What to do: Restate all of the entries exactly, dropping any pictures they hold.

The data:
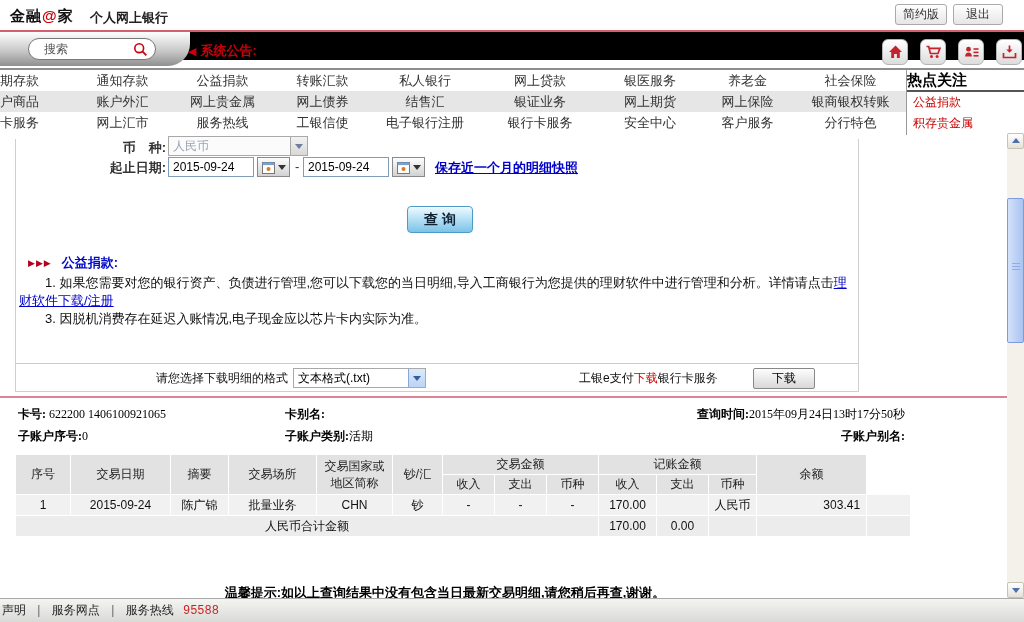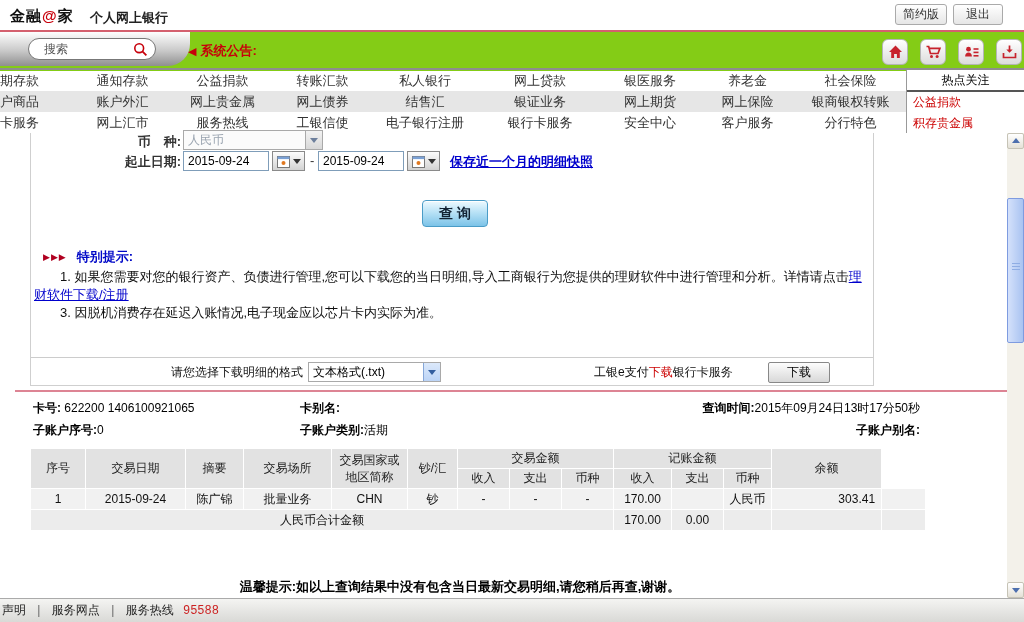--- a/index.html
+++ b/index.html
@@ -15,44 +15,44 @@
   .topbar { position:absolute; left:0; top:0; width:1024px; height:32px; background:#fff; border-bottom:2px solid #d4606e; }
   .brand { position:absolute; left:10px; top:7px; font-size:15px; font-weight:bold; color:#111; letter-spacing:1px; }
   .brand .at { color:#c7000b; }
   .product { position:absolute; left:90px; top:9px; font-size:13px; font-weight:bold; color:#222; }
   .tb-btn { position:absolute; top:4px; height:21px; line-height:19px; text-align:center; font-size:12px; color:#333;
     background:linear-gradient(#ffffff,#e6e6e6); border:1px solid #aaa; border-radius:3px; cursor:pointer; }
   .tb-btn.simple { left:895px; width:52px; }
   .tb-btn.logout { left:953px; width:50px; }
 
   
-  .subheader { position:absolute; left:0; top:32px; width:1024px; height:39px; background:#84cc16;padding-left:12px; }
+  .subheader { position:absolute; left:0; top:32px; width:1024px; height:28px; background:#000000;padding-left:12px; }
   .search-tab { position:absolute; left:0; top:0; width:190px; height:34px;
     background:linear-gradient(#fefefe,#c9c9c9 55%,#8f8f8f); border-radius:0 0 22px 0; }
   .search-pill { position:absolute; left:28px; top:6px; width:128px; height:22px; background:#fff;
     border:1px solid #777; border-radius:12px; display:flex; align-items:center; justify-content:space-between;
     padding:0 7px 0 15px; cursor:text; }
   .search-pill .ph { color:#555; font-size:12px; }
   .announce { position:absolute; left:188px; top:10px; color:#c7000b; font-weight:bold; font-size:13px; }
   .announce .tri { font-size:11px; margin-right:4px; }
   .hicon-btn { position:absolute; top:7px; width:26px; height:26px; border:1px solid #b5b5b5; border-radius:6px;
     background:linear-gradient(#ffffff,#dcdcdc); display:flex; align-items:center; justify-content:center; cursor:pointer; }
 
   
   .mainnav { position:absolute; left:0; top:68px; width:1024px; height:65px; border-top:2px solid #8e8e8e; }
   .nav-row { display:flex; width:906px; height:21px; align-items:center; }
   .nav-row.alt { background:#e6e6e6; }
   .nav-cell { font-size:13px; color:#333; text-align:center; cursor:pointer; white-space:nowrap; overflow:hidden; }
   .nav-cell.first { text-align:left; }
   .hotpanel { position:absolute; left:906px; top:0; width:118px; height:65px; background:#fff; border-left:1px solid #999; }
-  .hot-title { height:22px; line-height:20px; text-align:center; font-weight:normal; font-size:12px; color:#000; border-bottom:2px solid #555; }
+  .hot-title { height:22px; line-height:20px; font-weight:bold; font-size:15px; color:#000; border-bottom:2px solid #555; }
   .hot-item { height:21px; line-height:21px; padding-left:6px; color:#cc0000; font-size:12px; cursor:pointer; }
 
   
-  .content { position:absolute; left:0; top:133px; width:1007px; height:465px; background:#fff;margin-left:15px; }
+  .content { position:absolute; left:0; top:139px; width:1007px; height:465px; background:#fff; }
   .panel { position:absolute; left:15px; top:0; width:844px; height:253px;
     border-left:1px solid #cfcfcf; border-right:1px solid #cfcfcf; border-bottom:1px solid #cfcfcf; }
   .flabel { position:absolute; left:55px; width:95px; text-align:right; font-weight:bold; color:#333; font-size:13px; }
   .sel { position:absolute; height:20px; border:1px solid #a9a9a9; background:#fff; display:flex; align-items:center; cursor:pointer; }
   .sel .txt { flex:1; padding:0 4px; font-size:12px; white-space:nowrap; overflow:hidden; }
   .sel .arr { width:17px; height:100%; display:flex; align-items:center; justify-content:center; border-left:1px solid #a9a9a9; }
   .sel.disabled { background:#fbfbfb; }
   .sel.disabled .txt { color:#9aa4b0; }
   .sel.disabled .arr { background:linear-gradient(#f2f2f2,#d8d8d8); }
   .sel.blue .arr { background:linear-gradient(#dce9fb,#bcd4f6); border-left:1px solid #86a7d8; }
@@ -76,21 +76,21 @@
   .dl-row { position:absolute; left:0; right:0; bottom:0; height:28px; border-top:1px solid #ccc; }
   .dl-label { position:absolute; left:140px; top:0; line-height:28px; font-size:12px; color:#111; }
   .dl-sel { left:277px; top:4px; width:133px; }
   .dl-hint { position:absolute; left:563px; top:0; line-height:28px; font-size:12px; color:#111; }
   .dl-hint .red { color:#cc0000; }
   .dl-btn { position:absolute; left:737px; top:4px; width:62px; height:21px; border:1px solid #888; border-radius:2px;
     background:linear-gradient(#fdfdfd,#d8d8d8); text-align:center; line-height:19px; font-size:12px; cursor:pointer; }
   .pinkline { position:absolute; left:0; top:257px; width:1007px; height:2px; background:#dd8494; }
   .acct { position:absolute; left:0; top:264px; width:1007px; font-size:12px; color:#000; }
   .acct .lab { font-weight:bold; }
-  .acct-r1, .acct-r2 { position:relative; height:22px; line-height:22px; }
+  .acct-r1, .acct-r2 { position:relative; height:22px; line-height:22px;font-family:Liberation Serif, serif; }
   .a-c1 { position:absolute; left:18px; }
   .a-c2 { position:absolute; left:285px; }
   .a-c3 { position:absolute; right:102px; }
 
   
   .txn-table { position:absolute; left:15px; top:315px; width:895px; border-collapse:collapse; table-layout:fixed; font-size:12px; }
   .txn-table th { background:#e2e2e2; border:1px solid #fff; font-weight:normal; color:#222; height:20px; padding:1px 2px; }
   .txn-table td { border:1px solid #fff; text-align:center; height:21px; padding:1px 2px; color:#111; }
   .txn-table tr.data-row td { background:#f1f1f1; }
   .txn-table tr.total-row td { background:#ececec; }
@@ -246,21 +246,21 @@
           <rect x="0.5" y="1.5" width="12" height="2.6" fill="#7aa0d4"></rect>
           <circle cx="6.5" cy="8" r="2" fill="#e07820"></circle>
         </svg>
         <span class="caret" style="border-top-color:#333"></span>
       </div>
       <a class="snap-link" style="left:419px; top:20px">保存近一个月的明细快照</a>
 
       <div class="query-btn">查 询</div>
 
       <div class="tips-head">
-        <span class="mk">▶▶▶</span><span class="tt">特别提示:</span>
+        <span class="mk">▶▶▶</span><span class="tt">公益捐款:</span>
       </div>
       <div class="tips-list">
         <div class="item"><span>1. 如果您需要对您的银行资产、负债进行管理,您可以下载您的当日明细,导入工商银行为您提供的理财软件中进行管理和分析。详情请点击</span><a class="blue-link">理财软件下载/注册</a></div>
         <div class="item">3. 因脱机消费存在延迟入账情况,电子现金应以芯片卡内实际为准。</div>
       </div>
 
       <div class="dl-row">
         <div class="dl-label">请您选择下载明细的格式</div>
         <div class="sel blue dl-sel">
           <span class="txt">文本格式(.txt)</span>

Response for this exercise:
--- a/index.html
+++ b/index.html
@@ -15,44 +15,44 @@
   .topbar { position:absolute; left:0; top:0; width:1024px; height:32px; background:#fff; border-bottom:2px solid #d4606e; }
   .brand { position:absolute; left:10px; top:7px; font-size:15px; font-weight:bold; color:#111; letter-spacing:1px; }
   .brand .at { color:#c7000b; }
   .product { position:absolute; left:90px; top:9px; font-size:13px; font-weight:bold; color:#222; }
   .tb-btn { position:absolute; top:4px; height:21px; line-height:19px; text-align:center; font-size:12px; color:#333;
     background:linear-gradient(#ffffff,#e6e6e6); border:1px solid #aaa; border-radius:3px; cursor:pointer; }
   .tb-btn.simple { left:895px; width:52px; }
   .tb-btn.logout { left:953px; width:50px; }
 
   
-  .subheader { position:absolute; left:0; top:32px; width:1024px; height:39px; background:#84cc16;padding-left:12px; }
+  .subheader { position:absolute; left:0; top:32px; width:1024px; height:28px; background:#000000;padding-left:12px; }
   .search-tab { position:absolute; left:0; top:0; width:190px; height:34px;
     background:linear-gradient(#fefefe,#c9c9c9 55%,#8f8f8f); border-radius:0 0 22px 0; }
   .search-pill { position:absolute; left:28px; top:6px; width:128px; height:22px; background:#fff;
     border:1px solid #777; border-radius:12px; display:flex; align-items:center; justify-content:space-between;
     padding:0 7px 0 15px; cursor:text; }
   .search-pill .ph { color:#555; font-size:12px; }
   .announce { position:absolute; left:188px; top:10px; color:#c7000b; font-weight:bold; font-size:13px; }
   .announce .tri { font-size:11px; margin-right:4px; }
   .hicon-btn { position:absolute; top:7px; width:26px; height:26px; border:1px solid #b5b5b5; border-radius:6px;
     background:linear-gradient(#ffffff,#dcdcdc); display:flex; align-items:center; justify-content:center; cursor:pointer; }
 
   
   .mainnav { position:absolute; left:0; top:68px; width:1024px; height:65px; border-top:2px solid #8e8e8e; }
   .nav-row { display:flex; width:906px; height:21px; align-items:center; }
   .nav-row.alt { background:#e6e6e6; }
   .nav-cell { font-size:13px; color:#333; text-align:center; cursor:pointer; white-space:nowrap; overflow:hidden; }
   .nav-cell.first { text-align:left; }
   .hotpanel { position:absolute; left:906px; top:0; width:118px; height:65px; background:#fff; border-left:1px solid #999; }
-  .hot-title { height:22px; line-height:20px; text-align:center; font-weight:normal; font-size:12px; color:#000; border-bottom:2px solid #555; }
+  .hot-title { height:22px; line-height:20px; font-weight:bold; font-size:15px; color:#000; border-bottom:2px solid #555; }
   .hot-item { height:21px; line-height:21px; padding-left:6px; color:#cc0000; font-size:12px; cursor:pointer; }
 
   
-  .content { position:absolute; left:0; top:133px; width:1007px; height:465px; background:#fff;margin-left:15px; }
+  .content { position:absolute; left:0; top:139px; width:1007px; height:465px; background:#fff; }
   .panel { position:absolute; left:15px; top:0; width:844px; height:253px;
     border-left:1px solid #cfcfcf; border-right:1px solid #cfcfcf; border-bottom:1px solid #cfcfcf; }
   .flabel { position:absolute; left:55px; width:95px; text-align:right; font-weight:bold; color:#333; font-size:13px; }
   .sel { position:absolute; height:20px; border:1px solid #a9a9a9; background:#fff; display:flex; align-items:center; cursor:pointer; }
   .sel .txt { flex:1; padding:0 4px; font-size:12px; white-space:nowrap; overflow:hidden; }
   .sel .arr { width:17px; height:100%; display:flex; align-items:center; justify-content:center; border-left:1px solid #a9a9a9; }
   .sel.disabled { background:#fbfbfb; }
   .sel.disabled .txt { color:#9aa4b0; }
   .sel.disabled .arr { background:linear-gradient(#f2f2f2,#d8d8d8); }
   .sel.blue .arr { background:linear-gradient(#dce9fb,#bcd4f6); border-left:1px solid #86a7d8; }
@@ -76,21 +76,21 @@
   .dl-row { position:absolute; left:0; right:0; bottom:0; height:28px; border-top:1px solid #ccc; }
   .dl-label { position:absolute; left:140px; top:0; line-height:28px; font-size:12px; color:#111; }
   .dl-sel { left:277px; top:4px; width:133px; }
   .dl-hint { position:absolute; left:563px; top:0; line-height:28px; font-size:12px; color:#111; }
   .dl-hint .red { color:#cc0000; }
   .dl-btn { position:absolute; left:737px; top:4px; width:62px; height:21px; border:1px solid #888; border-radius:2px;
     background:linear-gradient(#fdfdfd,#d8d8d8); text-align:center; line-height:19px; font-size:12px; cursor:pointer; }
   .pinkline { position:absolute; left:0; top:257px; width:1007px; height:2px; background:#dd8494; }
   .acct { position:absolute; left:0; top:264px; width:1007px; font-size:12px; color:#000; }
   .acct .lab { font-weight:bold; }
-  .acct-r1, .acct-r2 { position:relative; height:22px; line-height:22px; }
+  .acct-r1, .acct-r2 { position:relative; height:22px; line-height:22px;font-family:Liberation Serif, serif; }
   .a-c1 { position:absolute; left:18px; }
   .a-c2 { position:absolute; left:285px; }
   .a-c3 { position:absolute; right:102px; }
 
   
   .txn-table { position:absolute; left:15px; top:315px; width:895px; border-collapse:collapse; table-layout:fixed; font-size:12px; }
   .txn-table th { background:#e2e2e2; border:1px solid #fff; font-weight:normal; color:#222; height:20px; padding:1px 2px; }
   .txn-table td { border:1px solid #fff; text-align:center; height:21px; padding:1px 2px; color:#111; }
   .txn-table tr.data-row td { background:#f1f1f1; }
   .txn-table tr.total-row td { background:#ececec; }
@@ -246,21 +246,21 @@
           <rect x="0.5" y="1.5" width="12" height="2.6" fill="#7aa0d4"></rect>
           <circle cx="6.5" cy="8" r="2" fill="#e07820"></circle>
         </svg>
         <span class="caret" style="border-top-color:#333"></span>
       </div>
       <a class="snap-link" style="left:419px; top:20px">保存近一个月的明细快照</a>
 
       <div class="query-btn">查 询</div>
 
       <div class="tips-head">
-        <span class="mk">▶▶▶</span><span class="tt">特别提示:</span>
+        <span class="mk">▶▶▶</span><span class="tt">公益捐款:</span>
       </div>
       <div class="tips-list">
         <div class="item"><span>1. 如果您需要对您的银行资产、负债进行管理,您可以下载您的当日明细,导入工商银行为您提供的理财软件中进行管理和分析。详情请点击</span><a class="blue-link">理财软件下载/注册</a></div>
         <div class="item">3. 因脱机消费存在延迟入账情况,电子现金应以芯片卡内实际为准。</div>
       </div>
 
       <div class="dl-row">
         <div class="dl-label">请您选择下载明细的格式</div>
         <div class="sel blue dl-sel">
           <span class="txt">文本格式(.txt)</span>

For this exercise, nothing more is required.